* [Task list]:
1. Translate this sentence from the thread on wood shapers and cabinet saws into Spanish: "The reason for a sliding table on a TS is to make crosscutting large pieces much easier."
2. From the thread on wood shapers and cabinet saws, quote verbatim the part that opens with the words containing "I have not used" and closes with "on a shaper?".

# Wood Shaper and cabinet saw reviews



## Woodpig (Dec 18, 2007)

Never done the chat room kind of thing, but here goes: 

I'm in the market for purchasing at least one wood shaper for making raised panels, cope and stick joints etc. as well as was thinking about buying a cabinet saw with a scoring blade. It looks like I could buy tons of different brands of shapers and probably be happy with them, but what is the advantage to having the sliding table? Safety mostly?

The shapers generally don't seem incredibly high priced like the cabinet saws with the scoring blades. Yeouch! I'm like the rest of us....we want the best, fastest and coolest looking sports car for the price of a Yugo. Price is always going to be a factor, but can anybody throw me a bone? I looked at some of the Minimax set ups. It's pretty pricey and might require a bit more floor space than I want to dedicate to one tool.

I've already got a table saw, but the reason I'm looking at one with a scoring blade is to reduce tearout on melamine, laminate veneers and plywoods. Time a a huge factor, so spending 5 hours of extra time to make a clean cut the 'old fashioned' way is not something I'm looking for.

Thanks


----------



## TexasTimbers (Oct 17, 2006)

Welcome Woodpig. Have you given up on trying different blades to reduce tearout? I know that Forrest owners ( I had one on my old Grizzly saw that was fantastic) claim tearout is elimintaed.

The reason for a sliding table on a TS is to make crosscutting large pieces much easier. 

I can't offer any suggestions on TS's with scoring blades because I have never researched it. i don't know if some of the importers like Grizzly or Steel City offer them but I believe they do. Steel City seems to have a better reputation for quality and certainly customer service than Grizzly.

Virtually all the European brand saws with scoring are excellent machines but take your first born with you when you got to pay for it.


----------



## Woodpig (Dec 18, 2007)

I have not used the Forrest blades, but have seen the impressive ratings of them and a couple other like CMT's orange blades. I use a DeWalt contractor's saw as it's easily transported, but was looking for a stationary TS as a cabinet saw. It doesn't necessarily have to have a sliding table, but many TS that have a scoring blade, have the sliding table with them.

What I didn't really clarify about my question regarding sliding tables, was what's the main benefit to having a sliding table on a shaper?

* [Stored data]:

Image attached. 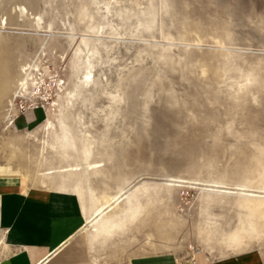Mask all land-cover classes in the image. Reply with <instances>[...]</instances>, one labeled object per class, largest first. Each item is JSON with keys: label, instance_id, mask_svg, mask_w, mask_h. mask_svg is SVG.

* [Worked solutions]:
1. La razón de tener una mesa deslizante en una TS es hacer mucho más fácil el corte transversal de piezas grandes.

2.
I have not used the Forrest blades, but have seen the impressive ratings of them and a couple other like CMT's orange blades. I use a DeWalt contractor's saw as it's easily transported, but was looking for a stationary TS as a cabinet saw. It doesn't necessarily have to have a sliding table, but many TS that have a scoring blade, have the sliding table with them.

What I didn't really clarify about my question regarding sliding tables, was what's the main benefit to having a sliding table on a shaper?